▶ **Dataset extract**:
**********
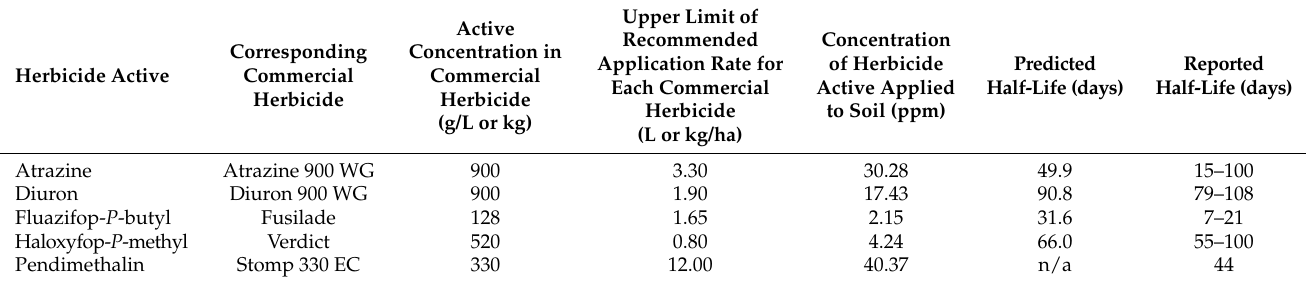
Table 1. Application rates for each herbicide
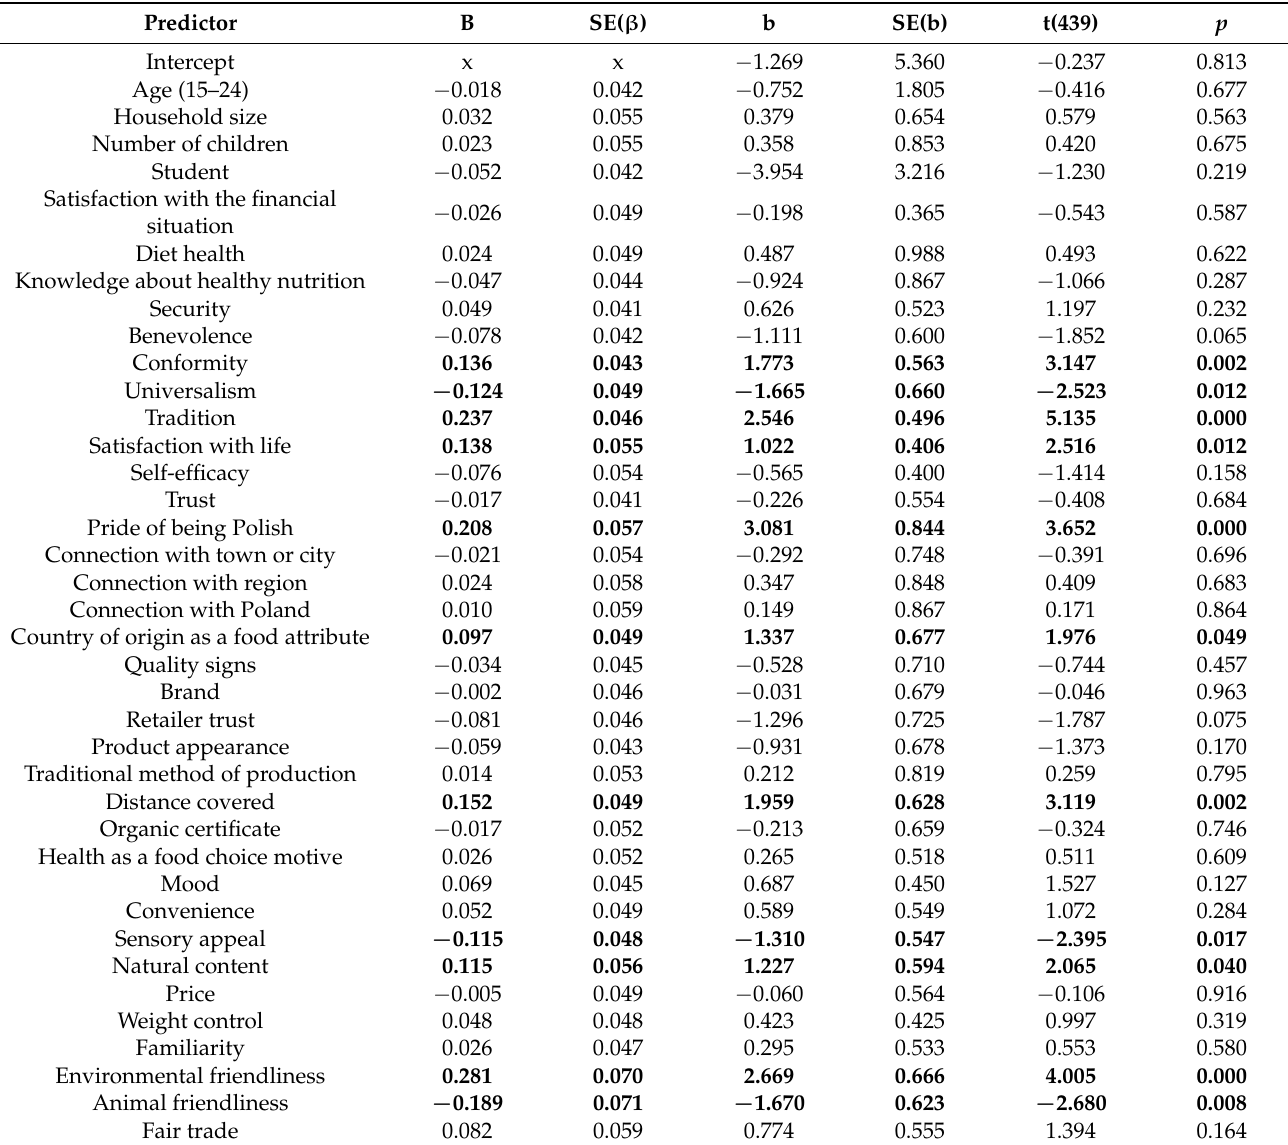
Table 6. Selected predictors of consumer ethnocentrism in the food market among men (a multiple regression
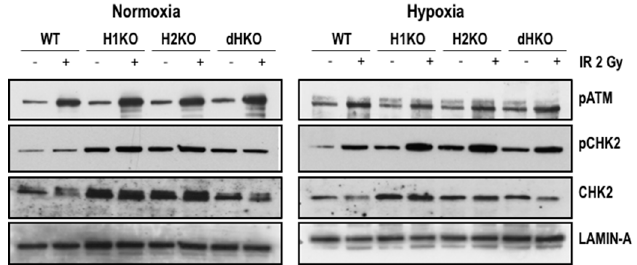
Figure 4. Western blot of pATM, pCHK2 and CHK2 expression in H1299 cells irradiated with 2Gy under normoxic (21%) and hypoxic (0.2%) conditions. Lamin A was used as loading control.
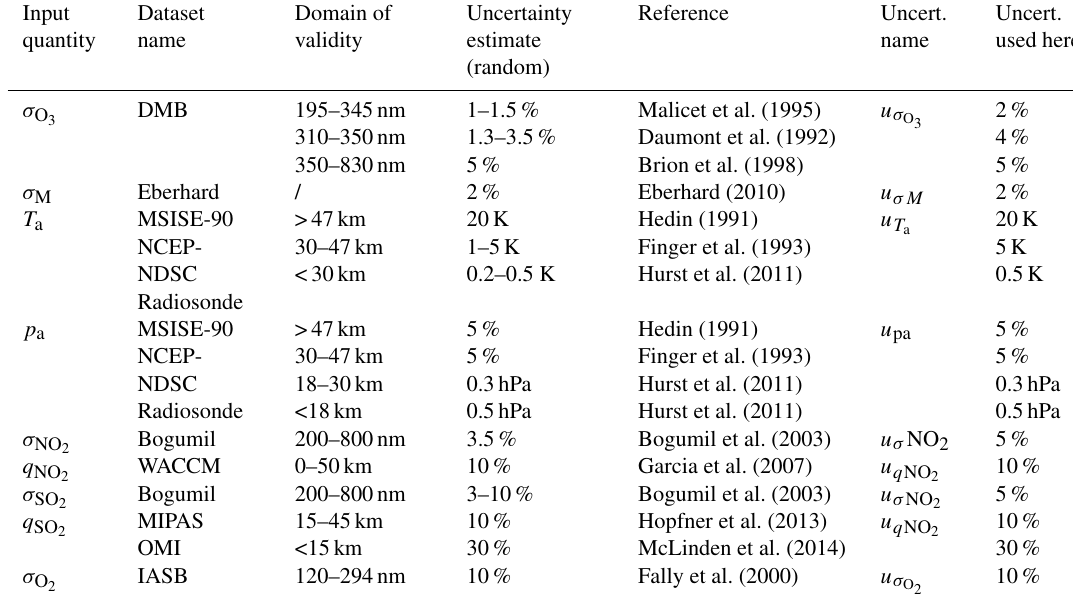
Table 3. Input quantities and their uncertainty used to compute the ozone uncertainty budget presented in Figs. 16 and 17.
**********
Without the pictures, retype exactly the lines from the one that holds "Table 6. Selected" to the last line of the data above, both of them included.

Table 6. Selected predictors of consumer ethnocentrism in the food market among men (a multiple regression
Figure 4. Western blot of pATM, pCHK2 and CHK2 expression in H1299 cells irradiated with 2Gy under normoxic (21%) and hypoxic (0.2%) conditions. Lamin A was used as loading control.
Table 3. Input quantities and their uncertainty used to compute the ozone uncertainty budget presented in Figs. 16 and 17.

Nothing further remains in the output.